The Supreme Court on Monday agreed to take up whether a federal crime that bans gun possession for drug users is constitutional.
At the Trump administration’s urging, the justices will wade into this issue this term, making it the latest front in the battle over the Second Amendment. A decision is expected by next summer.
“This is the archetypal case for this Court’s review,” Solicitor General D. John Sauer wrote in court filings.
Federal law prohibits anyone “who is an unlawful user of or addicted to any controlled substance” from possessing a firearm. Violations carry up to 10 years in prison.
The charge is prosecuted regularly. U.S. Circuit Judge Stephen Higginson, an appointee of former President Obama, recently noted in an opinion that judges are adjudicating the cases “daily across the country.”
A jury convicted Hunter Biden on the charge last year for possessing a Colt Cobra revolver in 2018 while being addicted to crack cocaine. He had argued it violated the Second Amendment until his father, then-President Biden, pardoned him.

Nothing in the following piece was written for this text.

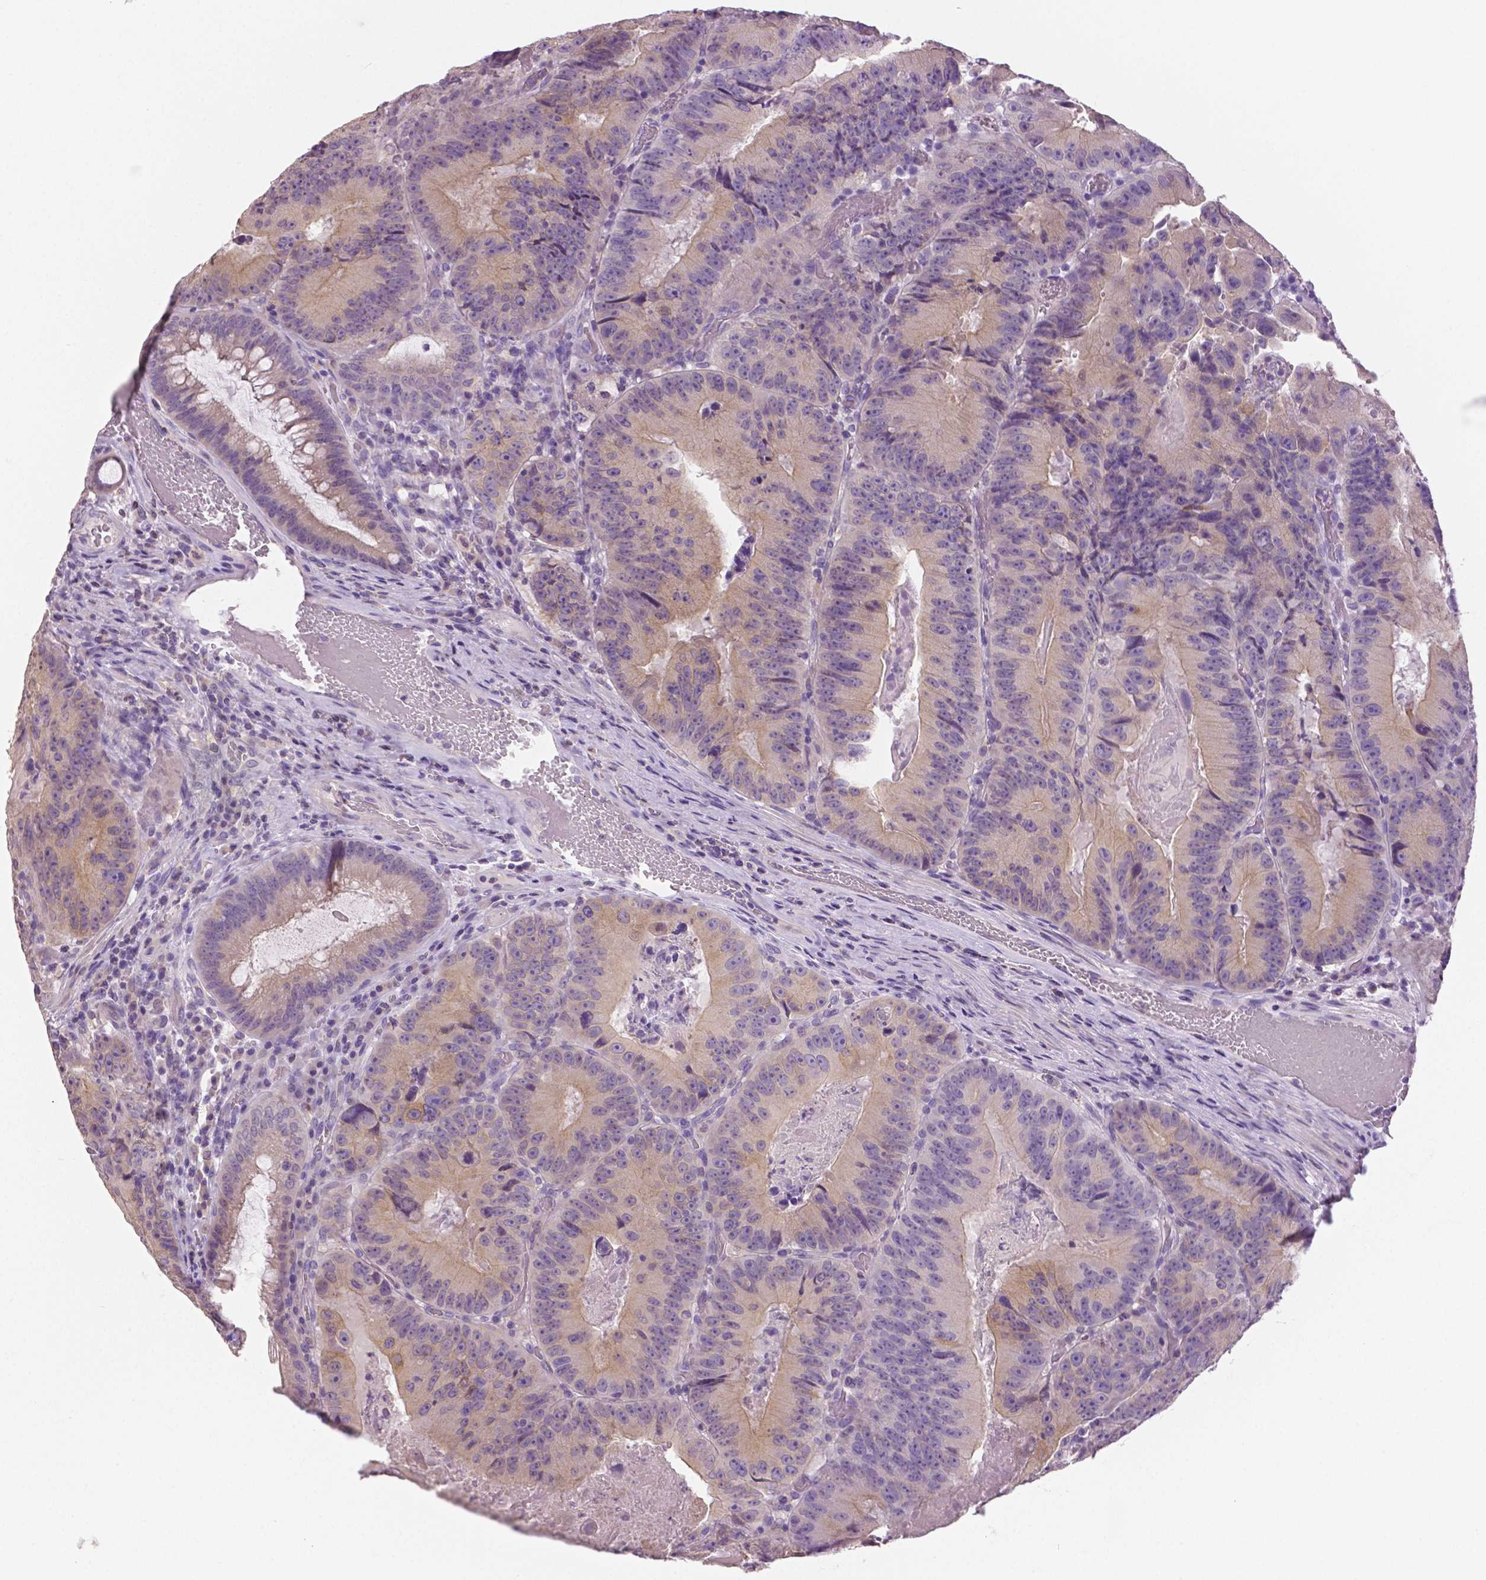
{"staining": {"intensity": "weak", "quantity": "<25%", "location": "cytoplasmic/membranous"}, "tissue": "colorectal cancer", "cell_type": "Tumor cells", "image_type": "cancer", "snomed": [{"axis": "morphology", "description": "Adenocarcinoma, NOS"}, {"axis": "topography", "description": "Colon"}], "caption": "Immunohistochemical staining of human colorectal adenocarcinoma reveals no significant positivity in tumor cells. (DAB (3,3'-diaminobenzidine) IHC visualized using brightfield microscopy, high magnification).", "gene": "DNAH12", "patient": {"sex": "female", "age": 86}}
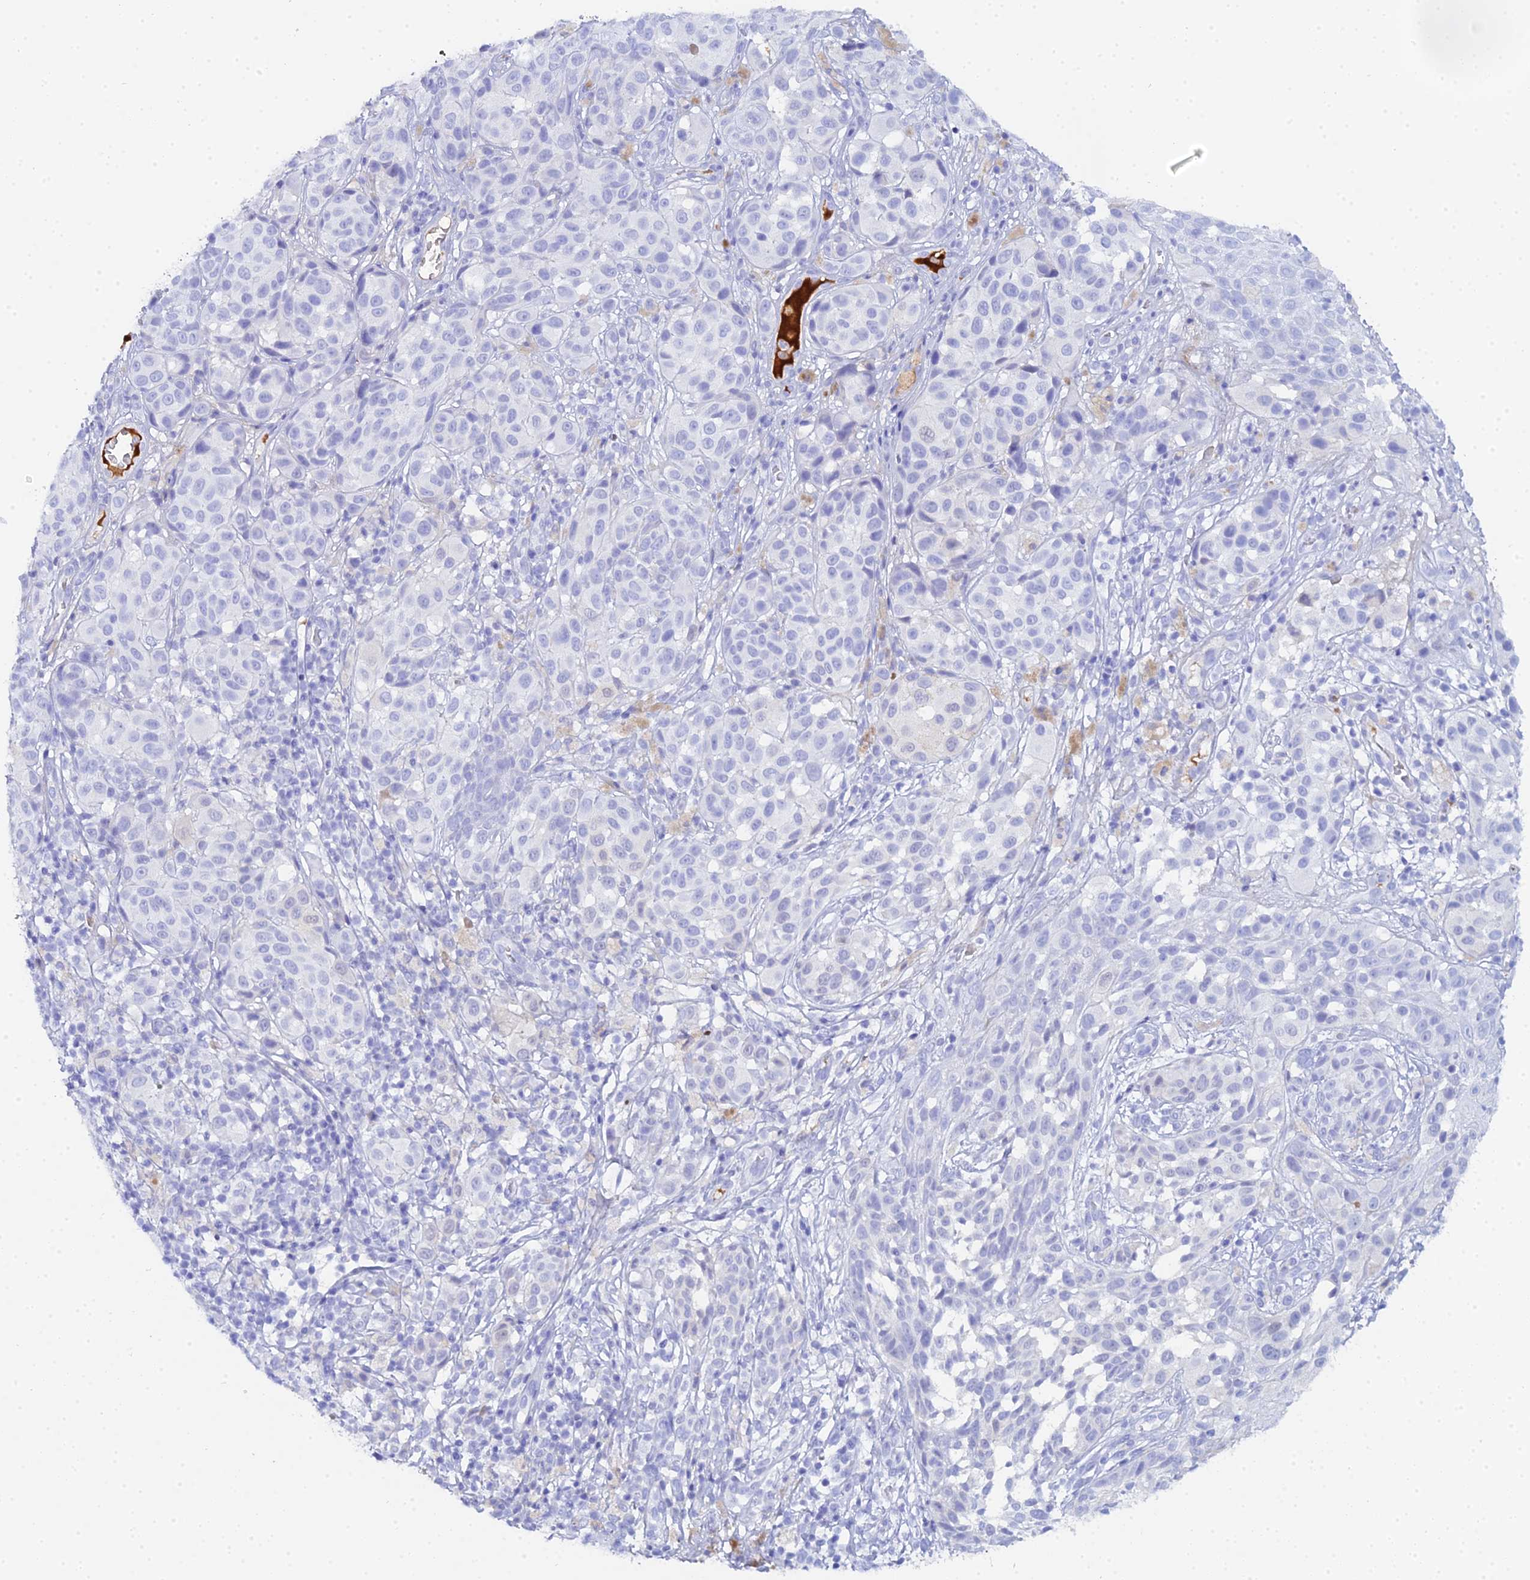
{"staining": {"intensity": "negative", "quantity": "none", "location": "none"}, "tissue": "melanoma", "cell_type": "Tumor cells", "image_type": "cancer", "snomed": [{"axis": "morphology", "description": "Malignant melanoma, NOS"}, {"axis": "topography", "description": "Skin"}], "caption": "Immunohistochemistry histopathology image of neoplastic tissue: human melanoma stained with DAB demonstrates no significant protein expression in tumor cells.", "gene": "CELA3A", "patient": {"sex": "male", "age": 38}}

The Supreme Court’s announcement comes after it ran out of funding over the weekend because of the government shutdown. The court building is now closed to the public, but the justices’ work on pending cases is proceeding as normal.
The high court’s decision stands to impact the future of the federal crime and similar state-level measures the Justice Department says have been passed in more than 30 states.
Lower judges have split on the federal crime’s constitutionality in the wake of the Supreme Court’s expansion of gun rights in 2022.
The expansion requires gun control measures to be consistent with the nation’s historical tradition of firearm regulation. Some judges have since ruled the crime is unconstitutional in at least some applications.
The case marks the justices’ latest opportunity to provide more guidance on the bounds of its Second Amendment test.
Last year, the court ruled a neighboring federal provision that criminalizes gun possession for people under domestic violence restraining orders could survive.
And the new case adds to one already pending this term, which concerns the constitutionality of Hawaii’s law banning concealed carry on private property without the owner’s express permission.